Obviously, if bags of feed or hay got wet, it would mold and you would need to dispose of it. But botulism is not a result.
Years ago I remember a story about a couple of horses dying. There was a dispute about what killed them - the local sewage treatment plant had overflowed untreated wastewater onto their pasture, but their pasture was also heavily overgrown with star thistle (poisonous). Ultimately the star thistle was blamed for the deaths (although of course the owner thought the sewage treatment plant was the real culprit).
I'm curious as to whether the flood created any situation that permitted the botulism organism to thrive in an area where the horses could ingest it, and/or how they ingested it. FD can you keep us posted?

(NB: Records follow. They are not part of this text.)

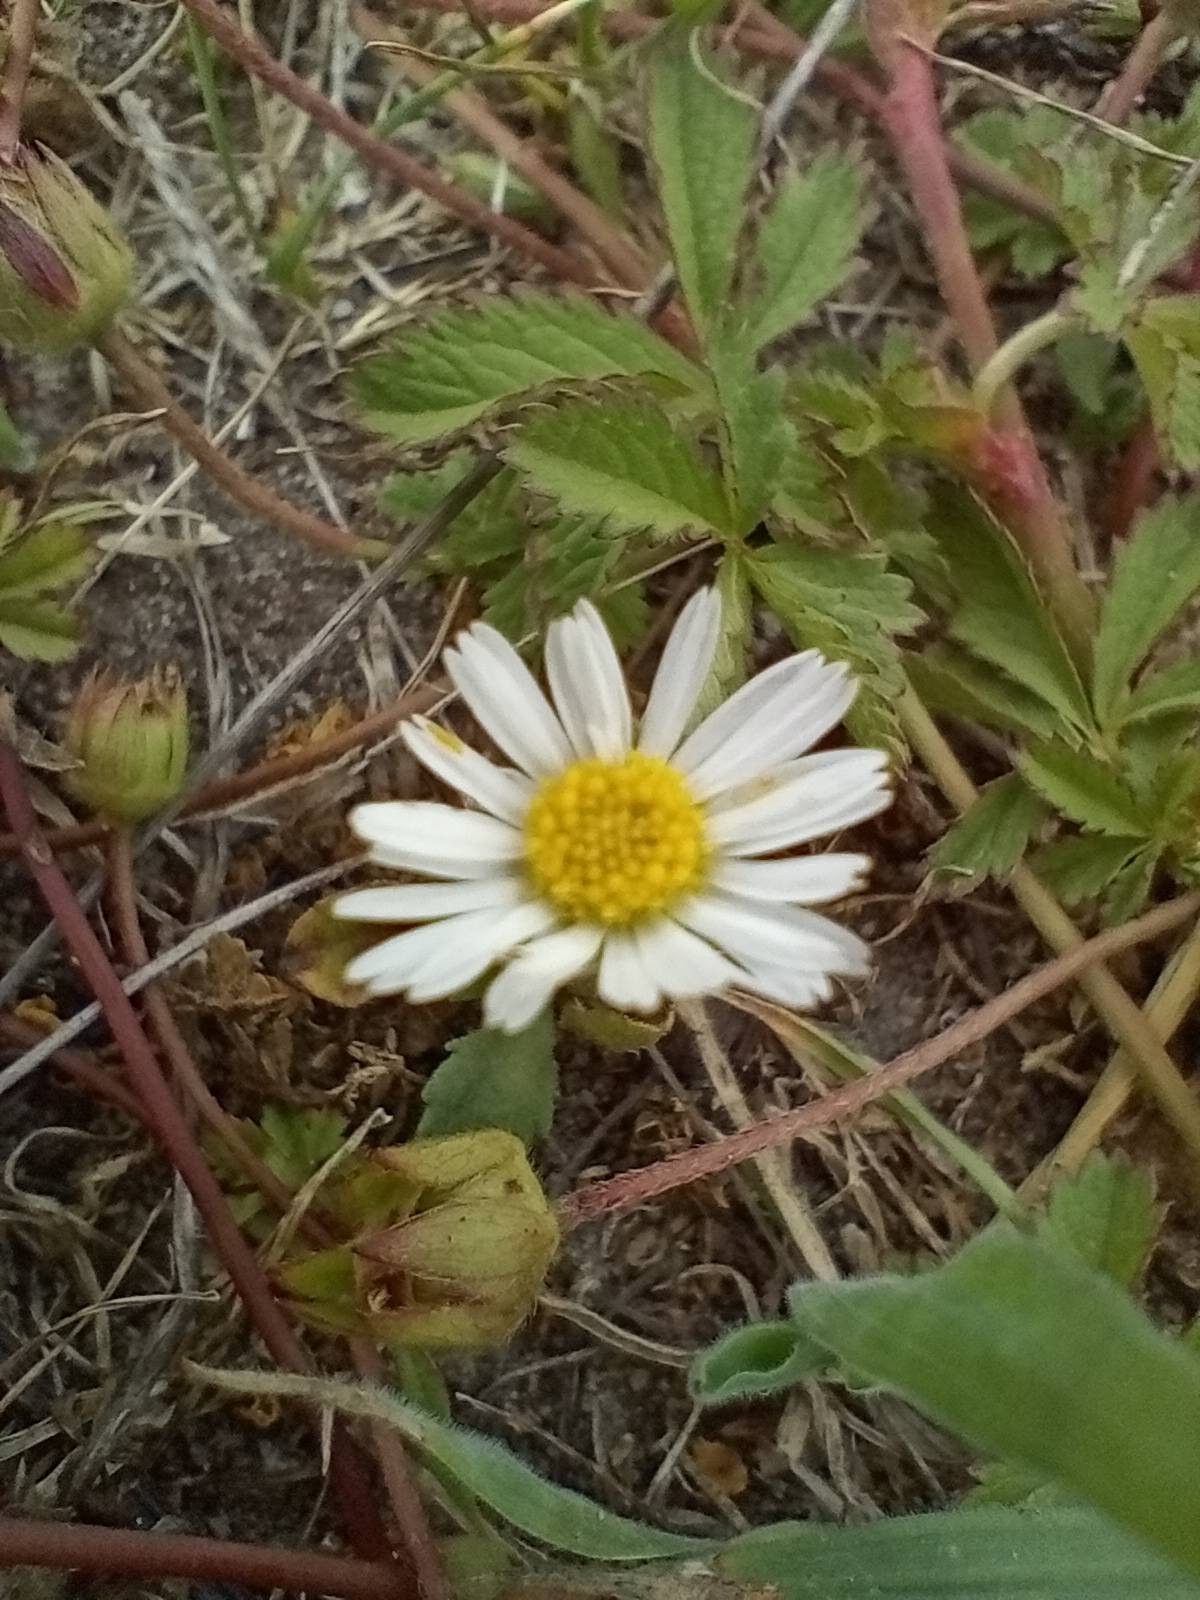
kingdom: Plantae
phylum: Tracheophyta
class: Magnoliopsida
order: Asterales
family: Asteraceae
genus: Bellis
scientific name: Bellis perennis
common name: Tusindfryd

According to Dr. DeLisle, there should be no lasting effects on pastures even if they were flooded, as far as cutting and baling hay off them. Botulism in hay often come from a dead animal being rolled up in a bale so always check hay before feeding, she says. (Not sure how you'd do that on a big round bale).
Of course, if there is any debris in the field or fences down, etc., you need to get that out of pastures.
If your horse was standing in water or has been in muddy conditions, she suggest treating pre-emptively for thrush and keeping a watch out.